Africans and Latin Americans Discuss Capacity Development
Jul 24 2012, Netherlands [NL]
IICD's training partners from Africa and South America came together for a writeshop at IICD’s office to discuss capacity building. The goal was to assist IICD to reevaluate its approach and document its long experience in capacity development.
The writeshop, which took place from July 11th until July 13th at IICD's office, served as a reality check for IICD’s approach on capacity development. Its goals were also to capture the wealth of IICD’s 16-year experience on capacity development activities and methodologies, as well as document the major methodologies that involve train the trainer training, on-the-job training, collective skills trainings, technical updates seminars and tech fairs.

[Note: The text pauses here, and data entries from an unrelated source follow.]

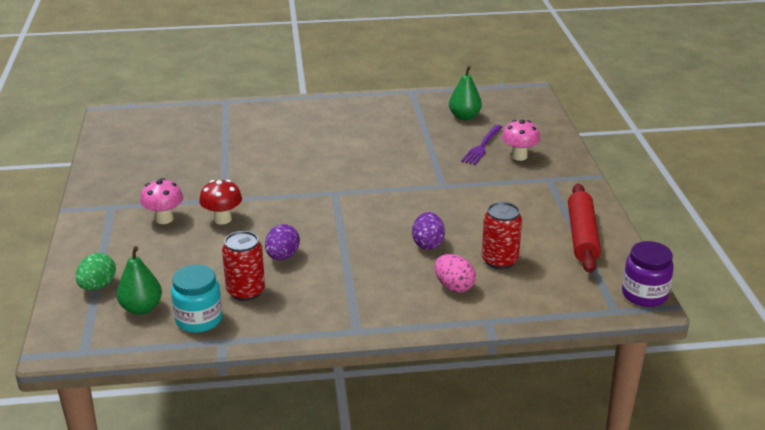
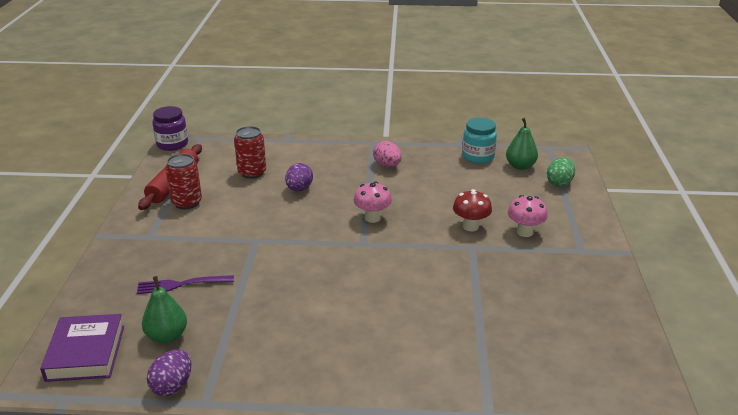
camera: 170 degrees left, 0 degrees up
red can [222,231,265,301] -> red can moved to [165,154,202,209]
purple egg [265,224,300,260] -> purple egg moved to [147,350,191,396]
pink egg [434,254,476,293] -> pink egg moved to [373,141,402,168]
purple fork [461,125,503,165] -> purple fork turned 135 degrees counterclockwise [137,275,234,294]
pink mushroom [502,120,540,161] -> pink mushroom moved to [354,182,392,223]
none -> purple book [40,314,124,382]

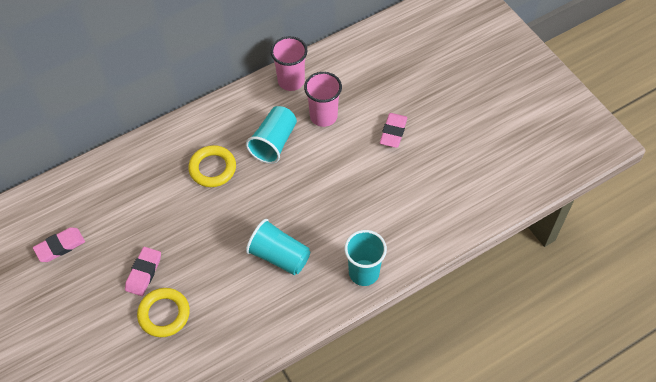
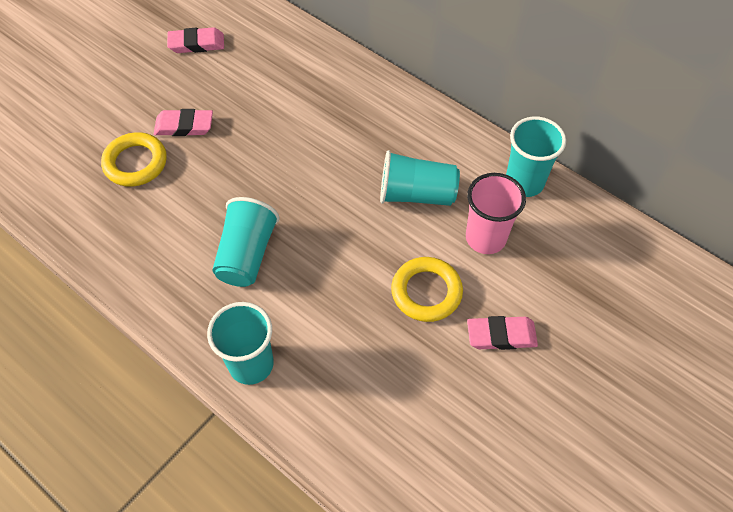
camera: 70 degrees right, 0 degrees up
pink eraser [33,227,85,262] -> pink eraser turned 45 degrees counterclockwise [167,27,224,53]
yellow ring [188,145,236,187] -> yellow ring moved to [391,257,463,322]
pink cup [271,36,307,91] -> turquoise cup [506,116,566,197]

As Caroline Figuères, IICD's Managing Director stated: “Our methodology is to give a model that people can apply in their own context. That is the great added value of this writeshop and the fundament for the sustainability of our activities meaning that people will be able to apply them by themselves in their own context.”
“A lot to look and hope for”
The participants of the writeshop were very enthusiastic to exchange their knowledge and experiences with their peers and to explore how they could redesign their capacity building approach in their projects.
Harry Hare, an experienced trainer from Kenya working for the African Development Resource Centre, a training research and capacity building organisation mentioned the importance of having a framework to identify training needs and having a training methodology and an evaluation. “The future of Information Communication Technologies in Kenya is bright and there is a general buzz about ICT used in economy, as well as many favorable policies”. In his work, ICT has helped him at every stage of training, management and organisation of events and evaluation processes with the use of Open Source ICT tools.
“There is a lot to look and hope for,” says Ken Kubuga from Ghana, who has a long experience as a trainer in capacity development as a trainer. For him, one of the most important aspects of the writeshop was identifying how to reach cheaper and more efficient communication in project implementation among the different counterparts. He underlined that “exposure to new technologies makes communication and documentation easier.”
The importance of exchanging knowledge
Mohammed Sangare from Mali, a doctor experienced in telemedicine research and teleradiology comments: “The general impression about the writeshop is that the different country experiences are shared and evaluated. That will eventually lead to a standardisation of these different uses.” Hugo Carrión from Ecuador, manager of Imaginar, a research centre for the Information Society, also refers to the importance of exchanging knowledge and experiences on capacity development. “I am learning very interesting things such as the process of capacity building, knowing experiences, exchanging knowledge, realising the things that need to be improved in capacity building.”
Many of the participating partners were also inspired by the experiences shared during the writeshop. Fabricio Fernandez from Bolivia says: “This writeshop has been dynamic, educational, giving an overview of the activities supported in other countries that are applied and are related to capacity building in ICT for Development." Yese Bwalya, founder of CareerMate a platform that provides career guidance for youth in Zambia, notes that “the prospects are really good. The instruction of the writeshop also allows people to engage in the discussion.”